Le deuxième cas concerne la votation sur l’armée en 2001. Sur le sujet d’un rapprochement éventuel de la Suisse avec l’OTAN, le parlement est «hypnotisé» par des formules «vides»: «Le monde ne s’ouvre à nous que si nous nous ouvrons à la coopération avec le monde. […]» Rebelote en 2003 lors de la votation sur Armée XXI; un conseiller en relations publiques du Département fédéral de la défense, de la protection de la population et des sports (DDPS) explique: «Cela fait des années que la politique de sécurité de la Suisse est prisonnière d’une cage dorée faite de neutralité, de système de milice, de concordance […]. Il faut briser politiquement cette cage […]. Cela ouvrira la voie aux changements effectivement nécessaires.» Dans ce cas également, la technique de programmation neurolinguistique (PNL) a été utilisée lors de la votation.

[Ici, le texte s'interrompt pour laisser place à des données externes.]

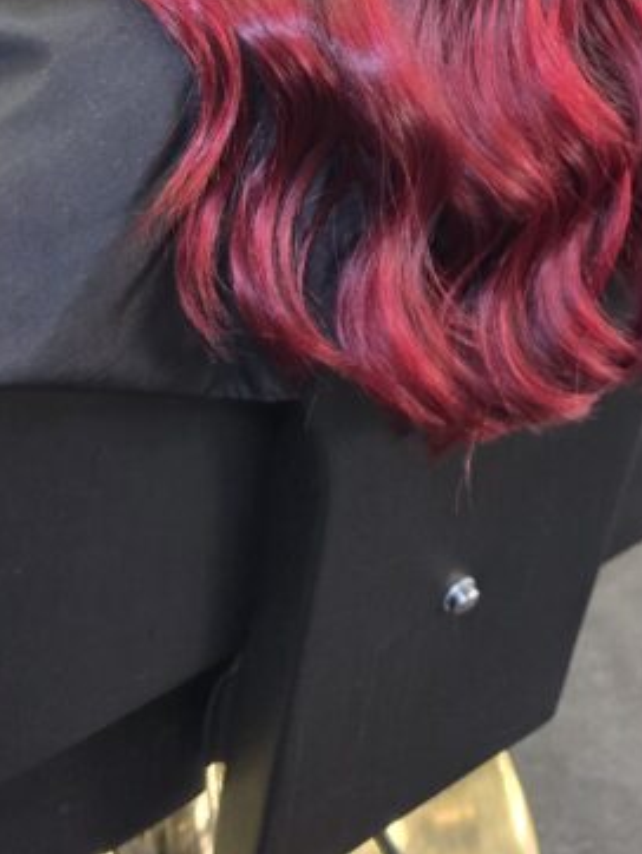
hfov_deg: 22.6
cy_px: -238
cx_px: 352
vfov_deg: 25.8
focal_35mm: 65
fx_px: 1605
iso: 500
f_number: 1.7
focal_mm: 6.3
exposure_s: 1/100
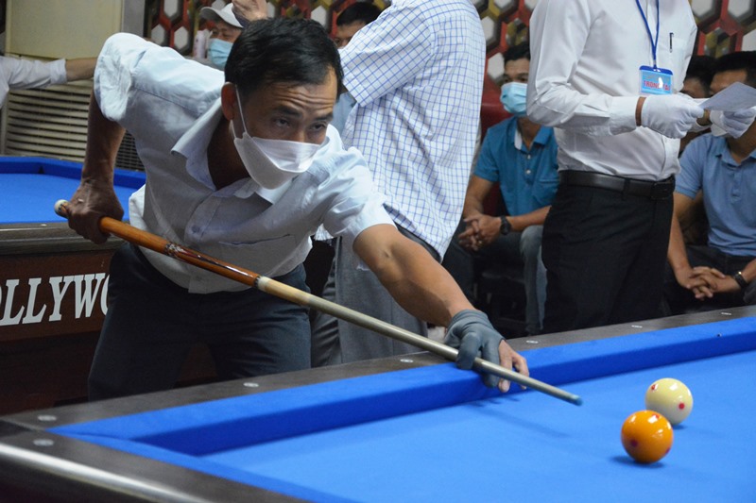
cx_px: 378
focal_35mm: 158
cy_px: 252
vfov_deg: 8.7
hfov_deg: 13.0
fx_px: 3307
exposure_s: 1/200
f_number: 5.6
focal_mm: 105
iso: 4000
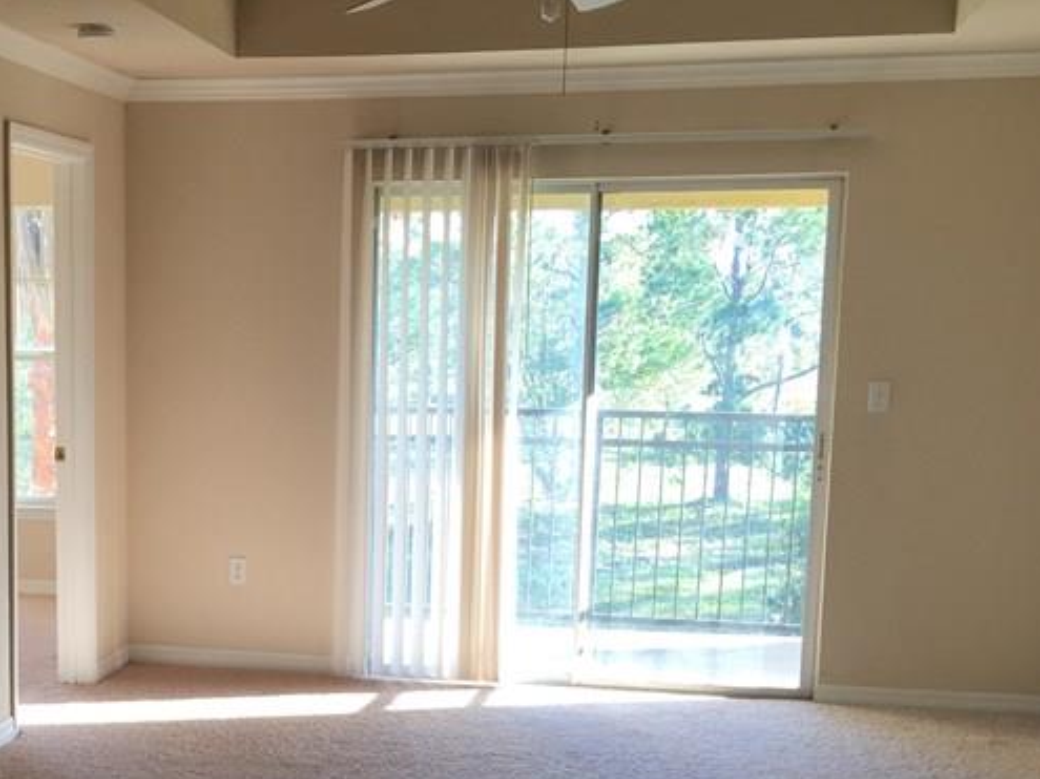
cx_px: 195
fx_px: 1802
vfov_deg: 24.0
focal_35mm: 60
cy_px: 636
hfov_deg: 31.3
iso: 25
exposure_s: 1/60
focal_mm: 4.15
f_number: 2.2
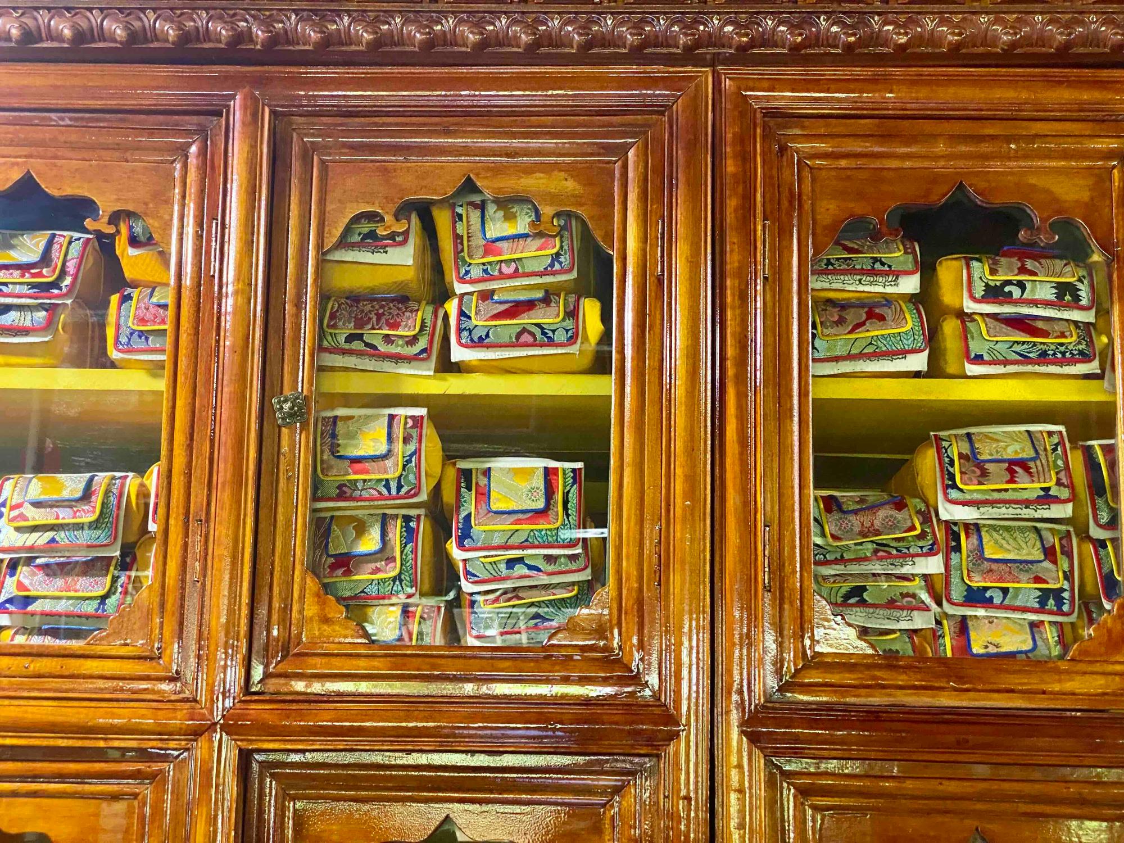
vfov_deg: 28.0
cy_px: 422
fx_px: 1688
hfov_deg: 36.8
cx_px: 562
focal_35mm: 52
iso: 640
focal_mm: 6
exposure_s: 1/58
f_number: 2
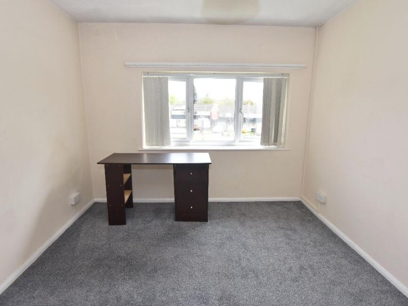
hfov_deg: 91.0
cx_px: 196
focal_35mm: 17
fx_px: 200
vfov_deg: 74.7
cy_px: 147
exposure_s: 1/200
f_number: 5
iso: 360
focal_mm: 10
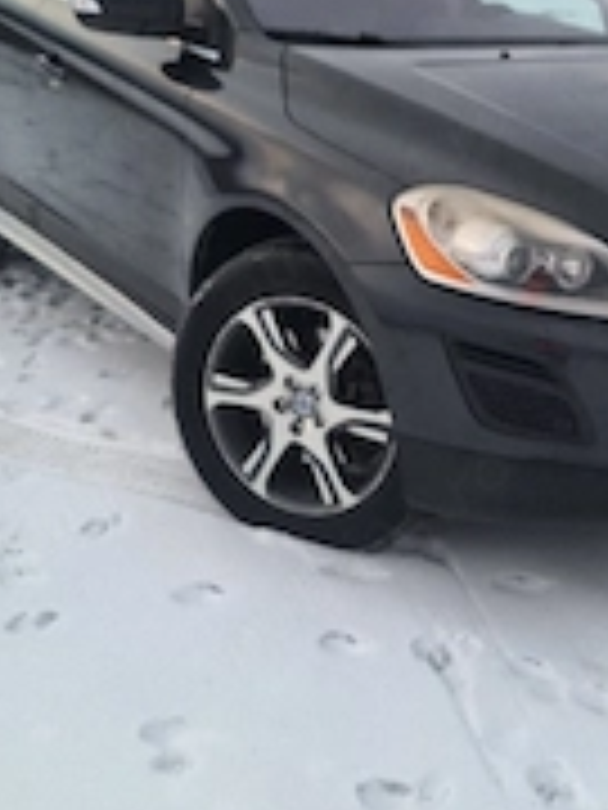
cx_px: 455
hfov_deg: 28.2
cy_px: 261
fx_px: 1194
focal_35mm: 51
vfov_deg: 37.0
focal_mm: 5.54
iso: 40
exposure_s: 1/100
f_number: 1.8
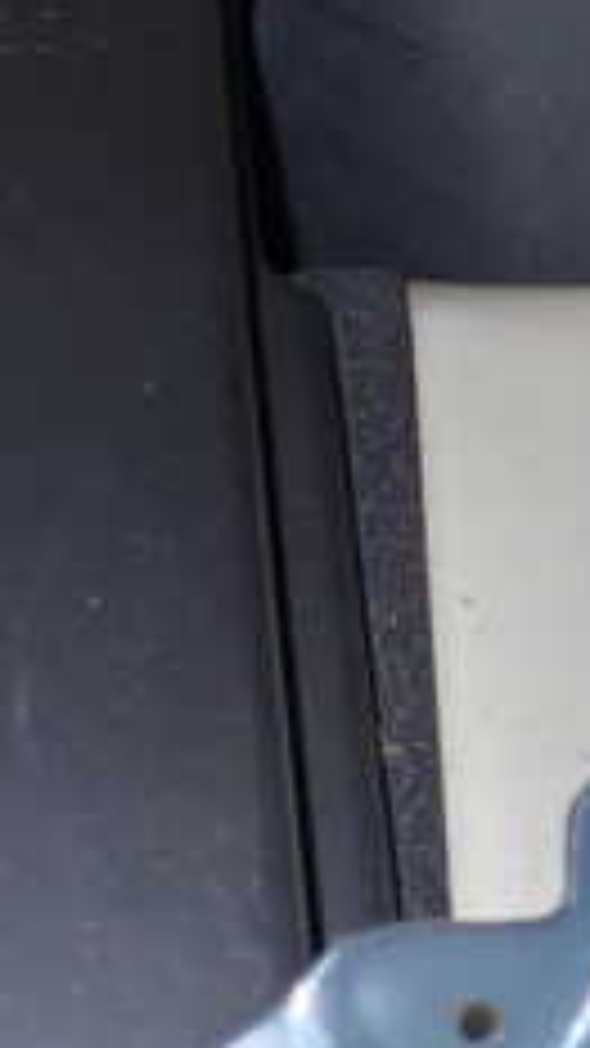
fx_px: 2337
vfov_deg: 25.3
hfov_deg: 13.9
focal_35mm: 84
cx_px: -162
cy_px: 495
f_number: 6.3
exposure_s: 1/30
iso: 320
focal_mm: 5.4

Quel est le point de vue du Tribunal fédéral et des Services d’information de la Confédération (CSIC) concernant le sujet délicat de l’information avant une votation? Le TF stipule que «la liberté de la formation de l’opinion exclut par principe toute prise d’influence directe des autorités qui serait de nature à fausser la libre formation de la volonté des citoyens avant des votations et des élections […]. Il est en outre condamnable que les autorités interviennent dans une campagne de votation par une utilisation disproportionnée de moyens publics.» D’autre part, les lignes directrices du CSIC spécifient que «la propagande, la suggestion, la manipulation, la dissimulation, la tromperie et la désinformation sont interdites […]. Le Conseil fédéral et l’Administration fédérale n’ont en outre pas le droit de taire des informations importantes pour des raisons tactiques.»

A chacun de mener une réflexion sur les moyens utilisés par les autorités fédérales pour gagner la population à sa cause.

 

NOTES:

1 Les Spins doctors du Palais fédéral, comment la manipulation et la propagande compromettent la démocratie directe, Ed. Xenia, Vevey, 2010.